**Your assignment**
For this exercise, write out every entry exactly and leave the pictures out.

════════

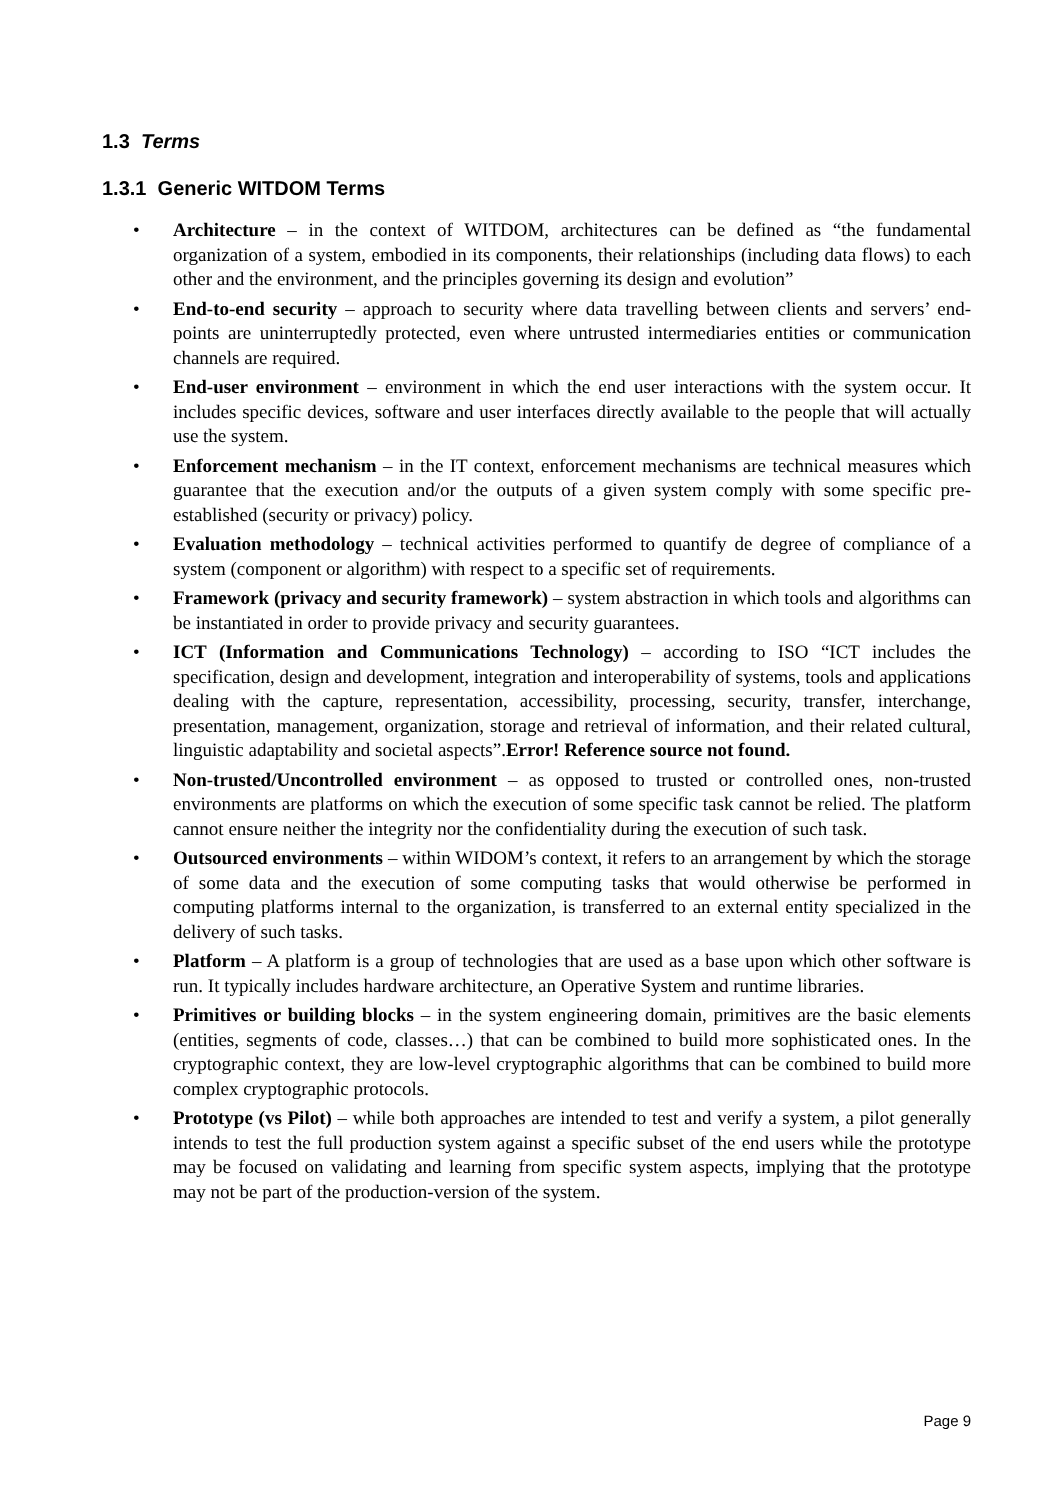1.3 Terms
1.3.1 Generic WITDOM Terms
• Architecture – in the context of WITDOM, architectures can be defined as “the fundamental organization of a system, embodied in its components, their relationships (including data flows) to each other and the environment, and the principles governing its design and evolution”
• End-to-end security – approach to security where data travelling between clients and servers’ end-points are uninterruptedly protected, even where untrusted intermediaries entities or communication channels are required.
• End-user environment – environment in which the end user interactions with the system occur. It includes specific devices, software and user interfaces directly available to the people that will actually use the system.
• Enforcement mechanism – in the IT context, enforcement mechanisms are technical measures which guarantee that the execution and/or the outputs of a given system comply with some specific pre-established (security or privacy) policy.
• Evaluation methodology – technical activities performed to quantify de degree of compliance of a system (component or algorithm) with respect to a specific set of requirements.
• Framework (privacy and security framework) – system abstraction in which tools and algorithms can be instantiated in order to provide privacy and security guarantees.
• ICT (Information and Communications Technology) – according to ISO “ICT includes the specification, design and development, integration and interoperability of systems, tools and applications dealing with the capture, representation, accessibility, processing, security, transfer, interchange, presentation, management, organization, storage and retrieval of information, and their related cultural, linguistic adaptability and societal aspects”.Error! Reference source not found.
• Non-trusted/Uncontrolled environment – as opposed to trusted or controlled ones, non-trusted environments are platforms on which the execution of some specific task cannot be relied. The platform cannot ensure neither the integrity nor the confidentiality during the execution of such task.
• Outsourced environments – within WIDOM’s context, it refers to an arrangement by which the storage of some data and the execution of some computing tasks that would otherwise be performed in computing platforms internal to the organization, is transferred to an external entity specialized in the delivery of such tasks.
• Platform – A platform is a group of technologies that are used as a base upon which other software is run. It typically includes hardware architecture, an Operative System and runtime libraries.
• Primitives or building blocks – in the system engineering domain, primitives are the basic elements (entities, segments of code, classes…) that can be combined to build more sophisticated ones. In the cryptographic context, they are low-level cryptographic algorithms that can be combined to build more complex cryptographic protocols.
• Prototype (vs Pilot) – while both approaches are intended to test and verify a system, a pilot generally intends to test the full production system against a specific subset of the end users while the prototype may be focused on validating and learning from specific system aspects, implying that the prototype may not be part of the production-version of the system.
Page 9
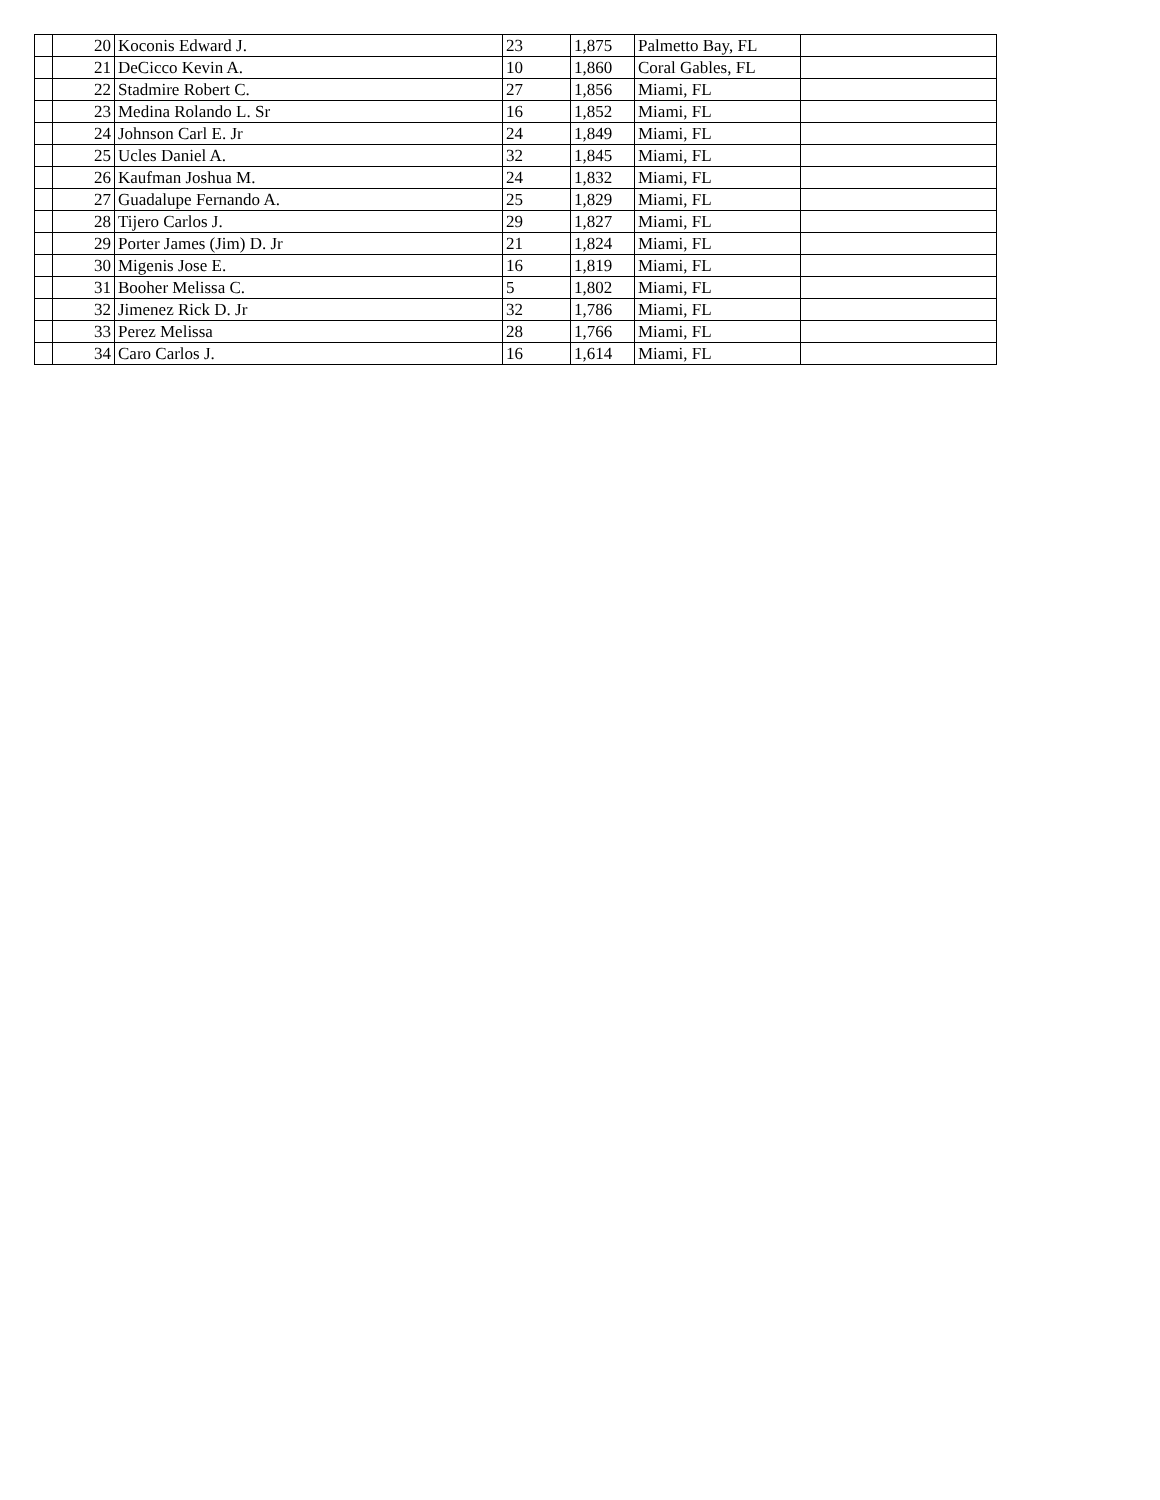| | 20 | Koconis Edward J. | 23 | 1,875 | Palmetto Bay, FL | |
| | 21 | DeCicco Kevin A. | 10 | 1,860 | Coral Gables, FL | |
| | 22 | Stadmire Robert C. | 27 | 1,856 | Miami, FL | |
| | 23 | Medina Rolando L. Sr | 16 | 1,852 | Miami, FL | |
| | 24 | Johnson Carl E. Jr | 24 | 1,849 | Miami, FL | |
| | 25 | Ucles Daniel A. | 32 | 1,845 | Miami, FL | |
| | 26 | Kaufman Joshua M. | 24 | 1,832 | Miami, FL | |
| | 27 | Guadalupe Fernando A. | 25 | 1,829 | Miami, FL | |
| | 28 | Tijero Carlos J. | 29 | 1,827 | Miami, FL | |
| | 29 | Porter James (Jim) D. Jr | 21 | 1,824 | Miami, FL | |
| | 30 | Migenis Jose E. | 16 | 1,819 | Miami, FL | |
| | 31 | Booher Melissa C. | 5 | 1,802 | Miami, FL | |
| | 32 | Jimenez Rick D. Jr | 32 | 1,786 | Miami, FL | |
| | 33 | Perez Melissa | 28 | 1,766 | Miami, FL | |
| | 34 | Caro Carlos J. | 16 | 1,614 | Miami, FL | |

════════

**Answer below**
1.3 Terms
1.3.1 Generic WITDOM Terms
• Architecture – in the context of WITDOM, architectures can be defined as “the fundamental organization of a system, embodied in its components, their relationships (including data flows) to each other and the environment, and the principles governing its design and evolution”
• End-to-end security – approach to security where data travelling between clients and servers’ end-points are uninterruptedly protected, even where untrusted intermediaries entities or communication channels are required.
• End-user environment – environment in which the end user interactions with the system occur. It includes specific devices, software and user interfaces directly available to the people that will actually use the system.
• Enforcement mechanism – in the IT context, enforcement mechanisms are technical measures which guarantee that the execution and/or the outputs of a given system comply with some specific pre-established (security or privacy) policy.
• Evaluation methodology – technical activities performed to quantify de degree of compliance of a system (component or algorithm) with respect to a specific set of requirements.
• Framework (privacy and security framework) – system abstraction in which tools and algorithms can be instantiated in order to provide privacy and security guarantees.
• ICT (Information and Communications Technology) – according to ISO “ICT includes the specification, design and development, integration and interoperability of systems, tools and applications dealing with the capture, representation, accessibility, processing, security, transfer, interchange, presentation, management, organization, storage and retrieval of information, and their related cultural, linguistic adaptability and societal aspects”.Error! Reference source not found.
• Non-trusted/Uncontrolled environment – as opposed to trusted or controlled ones, non-trusted environments are platforms on which the execution of some specific task cannot be relied. The platform cannot ensure neither the integrity nor the confidentiality during the execution of such task.
• Outsourced environments – within WIDOM’s context, it refers to an arrangement by which the storage of some data and the execution of some computing tasks that would otherwise be performed in computing platforms internal to the organization, is transferred to an external entity specialized in the delivery of such tasks.
• Platform – A platform is a group of technologies that are used as a base upon which other software is run. It typically includes hardware architecture, an Operative System and runtime libraries.
• Primitives or building blocks – in the system engineering domain, primitives are the basic elements (entities, segments of code, classes…) that can be combined to build more sophisticated ones. In the cryptographic context, they are low-level cryptographic algorithms that can be combined to build more complex cryptographic protocols.
• Prototype (vs Pilot) – while both approaches are intended to test and verify a system, a pilot generally intends to test the full production system against a specific subset of the end users while the prototype may be focused on validating and learning from specific system aspects, implying that the prototype may not be part of the production-version of the system.
Page 9
| | 20 | Koconis Edward J. | 23 | 1,875 | Palmetto Bay, FL | |
| | 21 | DeCicco Kevin A. | 10 | 1,860 | Coral Gables, FL | |
| | 22 | Stadmire Robert C. | 27 | 1,856 | Miami, FL | |
| | 23 | Medina Rolando L. Sr | 16 | 1,852 | Miami, FL | |
| | 24 | Johnson Carl E. Jr | 24 | 1,849 | Miami, FL | |
| | 25 | Ucles Daniel A. | 32 | 1,845 | Miami, FL | |
| | 26 | Kaufman Joshua M. | 24 | 1,832 | Miami, FL | |
| | 27 | Guadalupe Fernando A. | 25 | 1,829 | Miami, FL | |
| | 28 | Tijero Carlos J. | 29 | 1,827 | Miami, FL | |
| | 29 | Porter James (Jim) D. Jr | 21 | 1,824 | Miami, FL | |
| | 30 | Migenis Jose E. | 16 | 1,819 | Miami, FL | |
| | 31 | Booher Melissa C. | 5 | 1,802 | Miami, FL | |
| | 32 | Jimenez Rick D. Jr | 32 | 1,786 | Miami, FL | |
| | 33 | Perez Melissa | 28 | 1,766 | Miami, FL | |
| | 34 | Caro Carlos J. | 16 | 1,614 | Miami, FL | |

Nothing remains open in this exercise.